By Sheeba M. | March 27, 2026

Cannabis REIT Play: Where the Infrastructure Money Is Flowing

TL;DR: As MSOs shed real estate to improve balance sheets, cannabis-focused REITs are scooping up cultivation and retail assets—and getting rent payments backed by a growing industry.

Ironically, some of the most interesting cannabis investment plays aren’t cannabis companies at all—they’re real estate plays. OrganiGram (OGI) sold its Phase 4 cultivation facility to a REIT partner, pocketing $27 million and converting a capex burden into a tenant relationship. The buyer: a private cannabis-focused REIT that now collects rent on premium indoor facility space.

Why REITs Want Cannabis Exposure

Cannabis real estate is sticky: 5-10 year absolute NNN leases with operators who need the infrastructure to stay in business. A Green Thumb Industries (GTBIF) dispensary isn’t going anywhere—relocation costs dwarf lease obligations. That makes default risk lower than it appears for an industry with spotty credit histories.

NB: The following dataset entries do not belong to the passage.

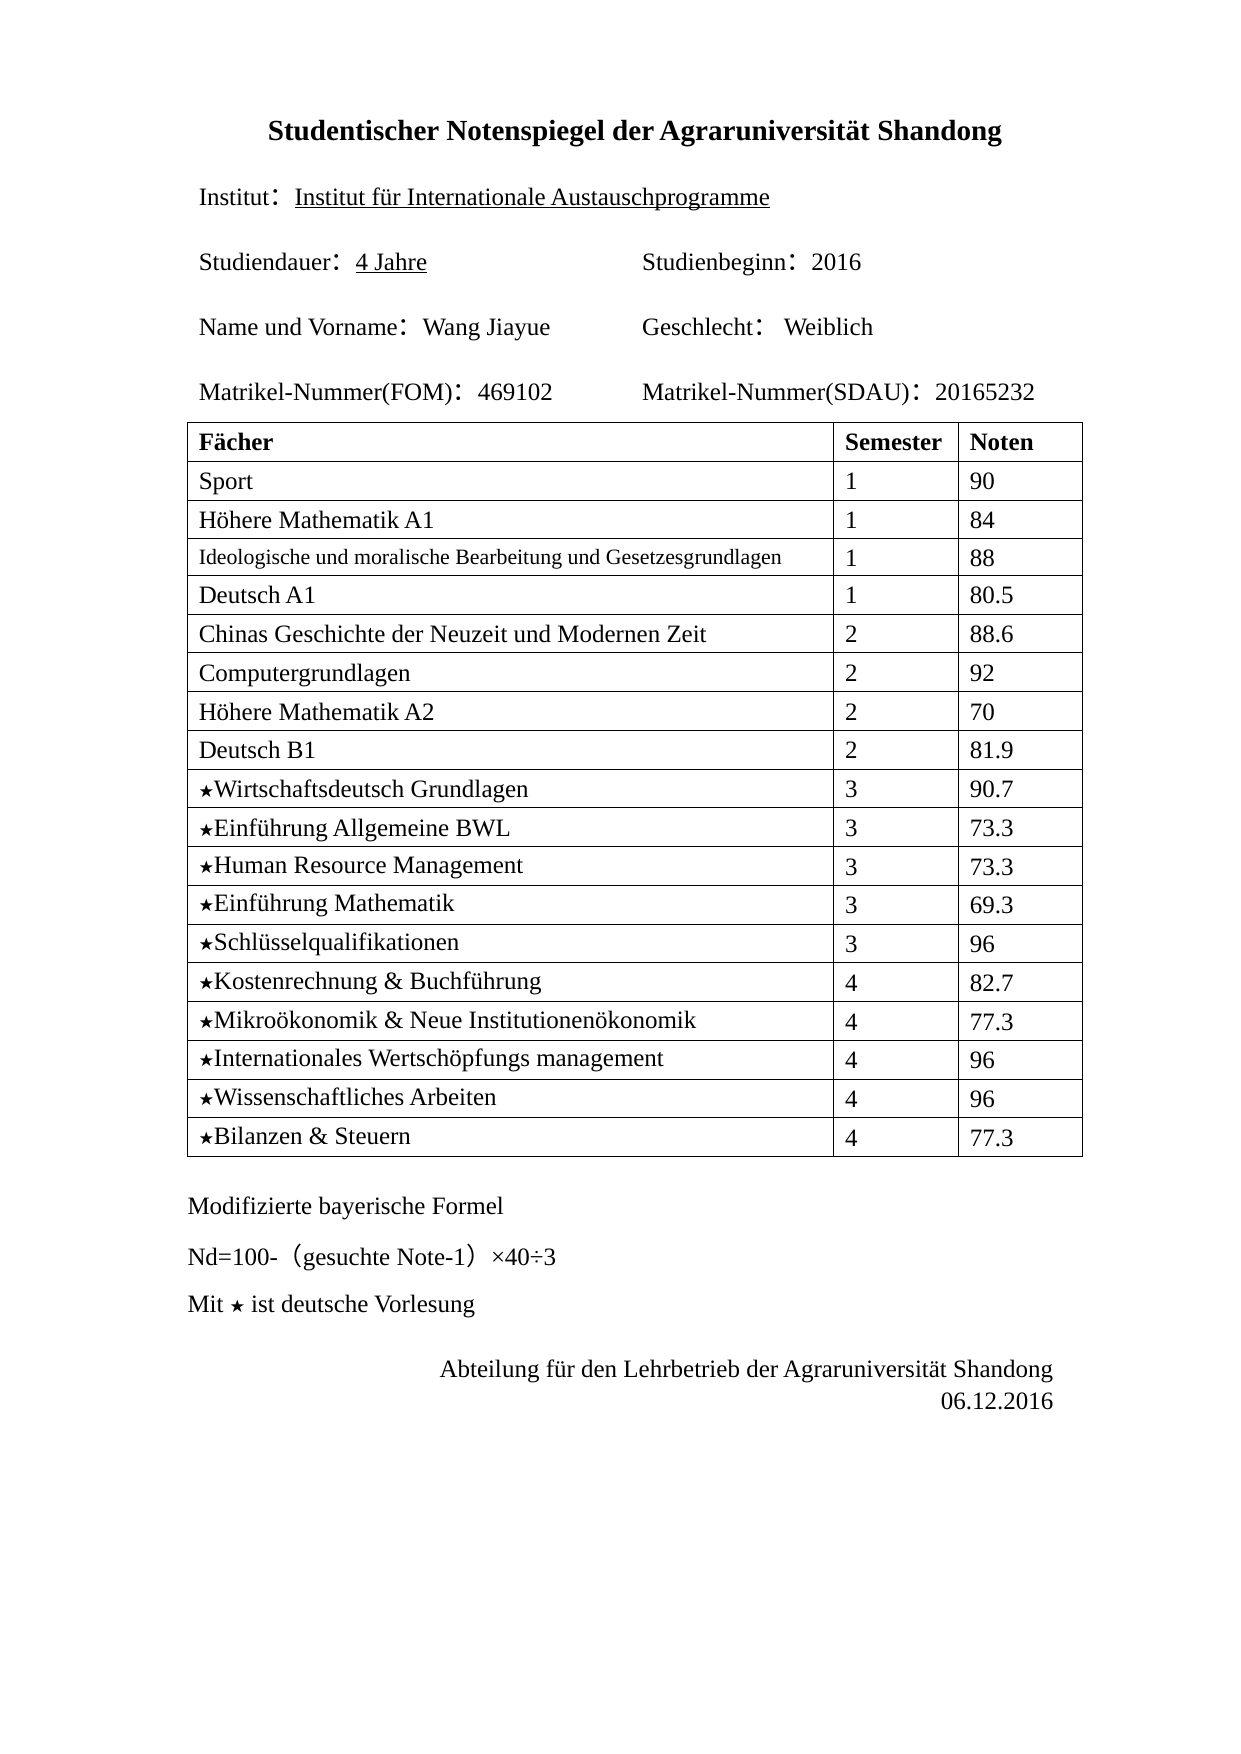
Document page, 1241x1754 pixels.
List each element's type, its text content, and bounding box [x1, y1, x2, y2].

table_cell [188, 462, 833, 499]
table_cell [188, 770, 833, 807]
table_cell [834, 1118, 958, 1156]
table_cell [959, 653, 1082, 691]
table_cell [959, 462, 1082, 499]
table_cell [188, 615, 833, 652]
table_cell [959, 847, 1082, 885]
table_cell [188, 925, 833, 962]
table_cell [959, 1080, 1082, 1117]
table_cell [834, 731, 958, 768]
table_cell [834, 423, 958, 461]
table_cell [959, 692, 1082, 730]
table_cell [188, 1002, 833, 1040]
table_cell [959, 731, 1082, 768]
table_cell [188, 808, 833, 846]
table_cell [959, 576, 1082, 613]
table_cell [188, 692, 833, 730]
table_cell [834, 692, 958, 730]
text Mit ★ ist deutsche Vorlesung [187, 1287, 1053, 1319]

The REIT play also sidesteps the 280E tax problem: cannabis REITs operate in standard real estate, free from the plant-touching tax burden that crushes MSO net income.

Risks on the Horizon

The thesis assumes continued industry growth and stable lease obligations. If Canopy Growth (CGC)-style consolidation accelerates and weak operators go bankrupt, REIT vacancy rates could spike. Cultivation facilities are particularly tricky: specialized tenant improvements make assets harder to re-lease if a grower fails.

The smart REIT plays focus on retail: a Curaleaf (CURLF) or Cresco Labs (CRLBF) dispensary in a prime location with high traffic is more adaptable than a purpose-built indoor grow. When the tenant leaves, the retail space converts; the grow facility likely doesn’t.

The Investor Takeaway

Cannabis REITs offer yield in an underserved market, but the risk profile is nuanced. Look for REITs with diversified tenant bases, real rent coverage ratios above 2x, and exposure to retail over cultivation. The industry’s growth trajectory makes this a compelling 5-year hold—but only if you trust the operators underneath.